(Tugas 1) Sebutkan semua elemen dalam industri musik dangdut yang digabungkan oleh komunitas dangdut menurut dokumen sumber di bawah ini.

Kelima, komunitas nasyid cenderung tidak ekspresif dan asertif. Komunitas nasyid sering merasa cukup puas apabila tim nasyid kesukaannya bisa tampil di panggung. Mereka kurang mencoba untuk mendorong tim-tim nasyid masuk kedalam acara-acara di stasiun teve, baik lewat surat yang dilayangkan ke stasiun teve tertentu, atau memberi informasi kepada manajemen tim nasyid agar mereka bisa mendapatkan akses menembus stasiun teve nasional. Belajar dari komunitas dangdut misalnya, mereka berhasil menggabungkan seluruh elemen dalam industri musik dangdut: penyanyinya, manajemennya, fans, produser, distributor, event organizer, bahkan masyarakat penggemar dangdut untuk saling bahu membahu meningkatkan citra musik ini, sehingga sampai hari ini dangdut bisa diterima di tengah-tengah masyarakat, eksis berkiprah dan didukung oleh jutaan pemirsa stasiun teve dan media lainnya dari semua level strata ekonomi.

(Data yang diberikan)
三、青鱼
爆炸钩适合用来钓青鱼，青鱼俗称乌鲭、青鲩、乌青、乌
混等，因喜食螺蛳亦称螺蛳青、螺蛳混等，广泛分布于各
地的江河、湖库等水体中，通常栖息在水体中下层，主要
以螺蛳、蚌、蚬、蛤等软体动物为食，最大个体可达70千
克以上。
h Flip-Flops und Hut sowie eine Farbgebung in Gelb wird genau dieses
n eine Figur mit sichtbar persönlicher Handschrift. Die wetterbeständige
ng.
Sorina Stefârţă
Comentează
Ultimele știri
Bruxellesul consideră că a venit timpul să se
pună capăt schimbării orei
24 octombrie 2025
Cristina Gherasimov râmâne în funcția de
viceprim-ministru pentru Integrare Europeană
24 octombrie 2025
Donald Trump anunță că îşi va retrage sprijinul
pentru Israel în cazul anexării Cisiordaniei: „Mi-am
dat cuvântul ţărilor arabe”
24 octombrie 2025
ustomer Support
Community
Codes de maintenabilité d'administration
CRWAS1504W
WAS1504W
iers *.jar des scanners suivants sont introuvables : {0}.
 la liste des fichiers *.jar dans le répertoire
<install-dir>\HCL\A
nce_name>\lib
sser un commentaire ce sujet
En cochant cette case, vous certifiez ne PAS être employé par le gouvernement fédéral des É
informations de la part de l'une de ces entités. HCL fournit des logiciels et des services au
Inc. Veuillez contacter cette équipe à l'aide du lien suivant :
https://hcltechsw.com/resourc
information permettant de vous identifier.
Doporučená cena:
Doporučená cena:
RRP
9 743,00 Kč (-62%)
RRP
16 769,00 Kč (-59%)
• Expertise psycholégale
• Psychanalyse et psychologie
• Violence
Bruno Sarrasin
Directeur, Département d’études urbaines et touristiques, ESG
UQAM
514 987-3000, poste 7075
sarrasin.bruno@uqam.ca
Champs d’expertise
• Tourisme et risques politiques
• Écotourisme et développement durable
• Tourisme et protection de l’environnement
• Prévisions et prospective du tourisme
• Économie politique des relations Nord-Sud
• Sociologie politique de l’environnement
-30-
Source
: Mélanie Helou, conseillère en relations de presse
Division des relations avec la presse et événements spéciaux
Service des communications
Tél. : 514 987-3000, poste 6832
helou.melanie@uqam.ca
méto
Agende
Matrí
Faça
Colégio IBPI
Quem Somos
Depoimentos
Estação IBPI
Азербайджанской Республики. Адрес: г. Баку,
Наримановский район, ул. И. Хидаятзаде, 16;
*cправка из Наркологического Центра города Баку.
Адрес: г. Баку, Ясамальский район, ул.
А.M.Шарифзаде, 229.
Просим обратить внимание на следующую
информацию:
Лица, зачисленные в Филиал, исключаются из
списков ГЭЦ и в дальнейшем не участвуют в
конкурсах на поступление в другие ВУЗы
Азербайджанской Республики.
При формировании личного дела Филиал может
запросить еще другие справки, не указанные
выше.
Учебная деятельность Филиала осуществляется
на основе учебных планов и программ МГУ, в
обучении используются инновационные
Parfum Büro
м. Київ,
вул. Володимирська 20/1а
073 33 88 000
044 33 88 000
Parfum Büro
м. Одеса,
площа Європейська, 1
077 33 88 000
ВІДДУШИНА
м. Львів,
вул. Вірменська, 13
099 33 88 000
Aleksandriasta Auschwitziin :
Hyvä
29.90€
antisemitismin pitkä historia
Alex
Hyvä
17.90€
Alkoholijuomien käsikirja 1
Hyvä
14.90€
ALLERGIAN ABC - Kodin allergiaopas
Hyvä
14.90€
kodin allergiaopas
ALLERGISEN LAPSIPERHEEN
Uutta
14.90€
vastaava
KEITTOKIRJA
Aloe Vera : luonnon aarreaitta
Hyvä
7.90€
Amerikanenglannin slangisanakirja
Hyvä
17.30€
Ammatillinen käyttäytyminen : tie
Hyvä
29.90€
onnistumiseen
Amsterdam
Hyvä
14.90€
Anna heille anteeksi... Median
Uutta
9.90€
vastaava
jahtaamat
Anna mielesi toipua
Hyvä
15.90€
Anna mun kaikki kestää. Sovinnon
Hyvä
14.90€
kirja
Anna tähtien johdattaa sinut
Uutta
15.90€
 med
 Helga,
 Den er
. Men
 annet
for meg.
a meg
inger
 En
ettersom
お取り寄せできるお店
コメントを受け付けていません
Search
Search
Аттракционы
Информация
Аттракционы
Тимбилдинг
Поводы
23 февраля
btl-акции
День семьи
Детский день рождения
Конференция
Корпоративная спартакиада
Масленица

(Tugas 2) Salin kembali bagian data mulai dari baris pertama hingga baris yang memuat "Codes de maintenabilité d'administration", dengan mengganti "Ultimele știri" menjadi "Știri recente" dan membiarkan sisanya tetap sama.

(Jawaban 1) penyanyinya, manajemennya, fans, produser, distributor, event organizer, masyarakat penggemar dangdut

(Jawaban 2)
三、青鱼
爆炸钩适合用来钓青鱼，青鱼俗称乌鲭、青鲩、乌青、乌
混等，因喜食螺蛳亦称螺蛳青、螺蛳混等，广泛分布于各
地的江河、湖库等水体中，通常栖息在水体中下层，主要
以螺蛳、蚌、蚬、蛤等软体动物为食，最大个体可达70千
克以上。
h Flip-Flops und Hut sowie eine Farbgebung in Gelb wird genau dieses
n eine Figur mit sichtbar persönlicher Handschrift. Die wetterbeständige
ng.
Sorina Stefârţă
Comentează
Știri recente
Bruxellesul consideră că a venit timpul să se
pună capăt schimbării orei
24 octombrie 2025
Cristina Gherasimov râmâne în funcția de
viceprim-ministru pentru Integrare Europeană
24 octombrie 2025
Donald Trump anunță că îşi va retrage sprijinul
pentru Israel în cazul anexării Cisiordaniei: „Mi-am
dat cuvântul ţărilor arabe”
24 octombrie 2025
ustomer Support
Community
Codes de maintenabilité d'administration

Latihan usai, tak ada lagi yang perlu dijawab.